The National Cotton council released the annual survey on the US 2004 cotton plantings after the official business close. It said the cotton plantings in United States was likely to hit 14.76 million acres against 13.48 million acres last year. The report also said very high cotton future prices will encourage US farmers into planting more cotton in 2004. The next important estimate for the U.S cotton industry will be the USDA's planting intentions report to be released on March 31. While the weekly USDA export sales report was disappointing because sales and shipments came in lower than expected, the focus for players quickly shifted to the trade and suspected Chinese buying. Meanwhile, the Indian mills would see the drop in overseas cotton prices as an opportunity as the rise in the local prices have narrowed the price gap, which recently allowed traditional importer India to sell cotton abroad.
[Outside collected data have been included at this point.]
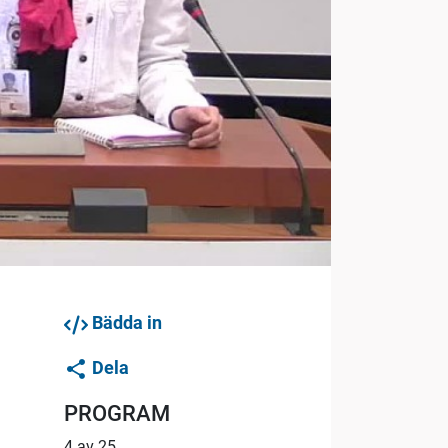
Bädda in
Dela
PROGRAM
4 av 25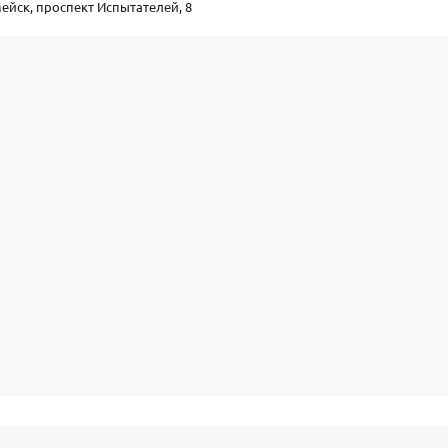
ейск, проспект Испытателей, 8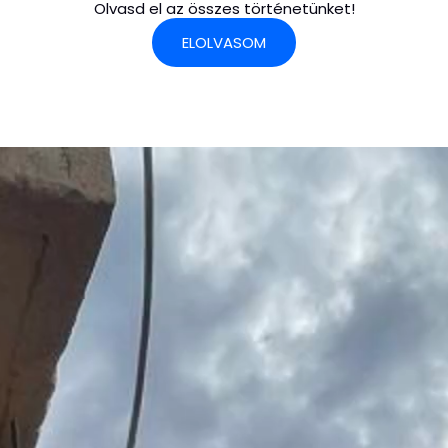
Olvasd el az összes történetünket!
ELOLVASOM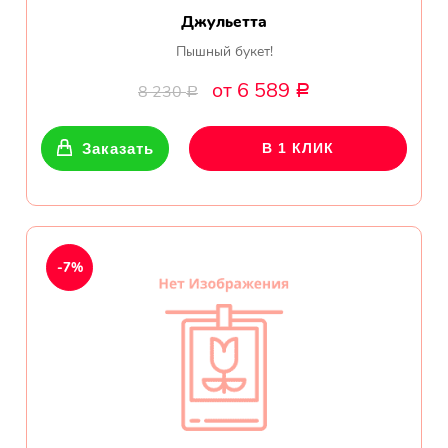
Джульетта
Пышный букет!
от 6 589
8 230
Р
Р
Заказать
В 1 КЛИК
-7%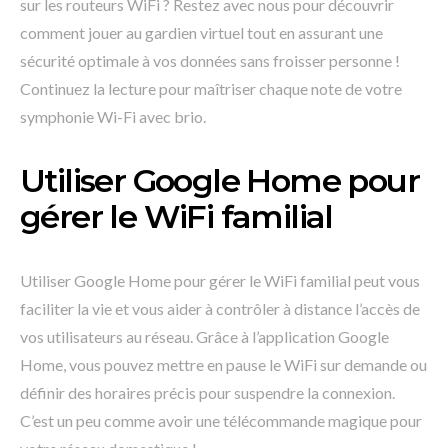
sur les routeurs WiFi ? Restez avec nous pour découvrir
comment jouer au gardien virtuel tout en assurant une
sécurité optimale à vos données sans froisser personne !
Continuez la lecture pour maîtriser chaque note de votre
symphonie Wi-Fi avec brio.
Utiliser Google Home pour
gérer le WiFi familial
Utiliser Google Home pour gérer le WiFi familial peut vous
faciliter la vie et vous aider à contrôler à distance l’accès de
vos utilisateurs au réseau. Grâce à l’application Google
Home, vous pouvez mettre en pause le WiFi sur demande ou
définir des horaires précis pour suspendre la connexion.
C’est un peu comme avoir une télécommande magique pour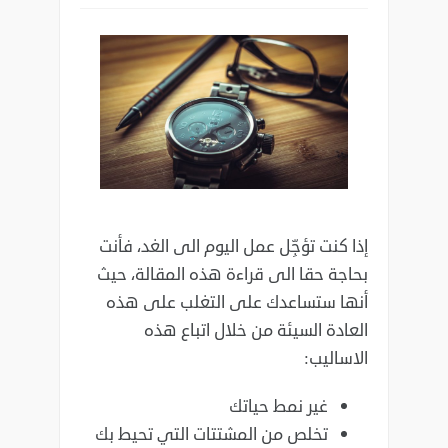
إذا كنت تؤجِّل عمل اليوم الى الغد،‏ فأنت
بحاجة حقا الى قراءة هذه المقالة، حيث
أنها ستساعدك على التغلب ‏على هذه
العادة السيئة من خلال اتباع هذه
الاساليب:‏
غير نمط حياتك
تخلص من المشتتات التي تحيط بك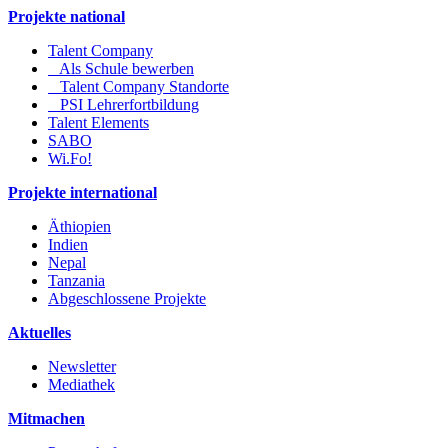
Projekte national
Talent Company
Als Schule bewerben
Talent Company Standorte
PSI Lehrerfortbildung
Talent Elements
SABO
Wi.Fo!
Projekte international
Äthiopien
Indien
Nepal
Tanzania
Abgeschlossene Projekte
Aktuelles
Newsletter
Mediathek
Mitmachen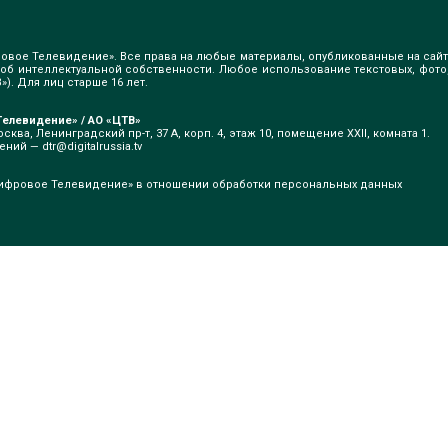
овое Телевидение». Все права на любые материалы, опубликованные на сайт
б интеллектуальной собственности. Любое использование текстовых, фото
). Для лиц старше 16 лет.
елевидение» / АО «ЦТВ»
сква, Ленинградский пр-т, 37 А, корп. 4, этаж 10, помещение XXII, комната 1.
щений —
dtr@digitalrussia.tv
ифровое Телевидение» в отношении обработки персональных данных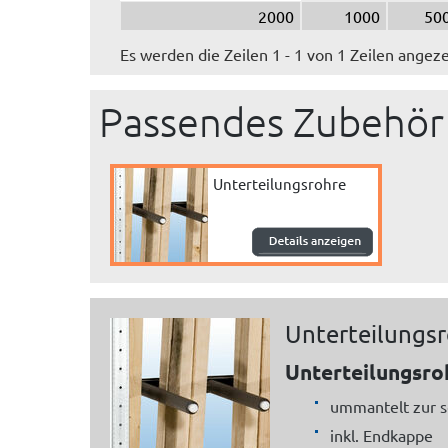
2000
1000
50
Es werden die Zeilen 1 - 1 von 1 Zeilen angeze
Passendes Zubehör
Unterteilungsrohre
Unterteilungs
Unterteilungsro
ummantelt zur 
inkl. Endkappe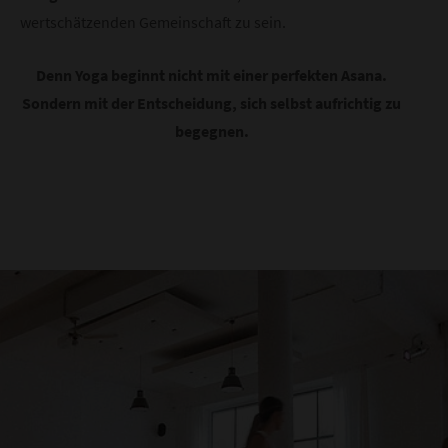
wertschätzenden Gemeinschaft zu sein.
Denn Yoga beginnt nicht mit einer perfekten Asana.
Sondern mit der Entscheidung, sich selbst aufrichtig zu
begegnen.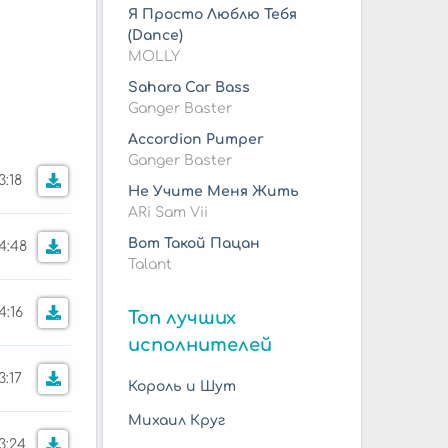
Я Просто Люблю Тебя
(Dance)
MOLLY
Sahara Car Bass
Ganger Baster
Accordion Pumper
Ganger Baster
3:18
Не Учите Меня Жить
ARi Sam Vii
Вот Такой Пацан
4:48
Talant
4:16
Топ лучших
исполнителей
3:17
Король и Шут
Михаил Круг
3:24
The active March contract fell against our expectations. The channel break point at 72.10 cents we identified was broken easily which led to this week's crash. Resistance will now be seen at 72-cent levels. Looking at the daily chart in the longer picture, a possible head and shoulder pattern is seen, which is a very bearish indication. The neckline point comes at 69.10 cents. A weekly close below this level will set a bearish tone for cotton future prices in the months to come. Another important and major support now lies between 63-65 cents. A gap which, was seen at 71.25 cents when it broke it higher earlier, has been filled as these gaps have the tendency to be filled on its way down. The wave counts, which we were looking at for the past several weeks, will now need to be reviewed. The move from the peak at 84.25 to 65 cents is possibly a corrective wave A and the subsequent pullback to 76.20 cents is a wave B. The current move should be a wave C targeting close to 58 cents. RSI is in the oversold zone indicating a minor correction to take place. The averages, in MACD have again gone below the zero line in the indicator convincingly indicating that the trend could turn very bearish from here. Current prices are lower than the short-term average of 9-day EMA at 73.58 cents and the 50-day EMA is at 72 cents. Look for prices to head lower. Resistances at, 72, 73.60 and 76.20 cents. Supports at 69.80, 67.75 and 65 cents respectively.
(The author is a trader with Scotiabank and the views expressed by him are his own and not necessarily that of his employer. This analysis is based on the historical prices movements and there is risk of loss in trading.)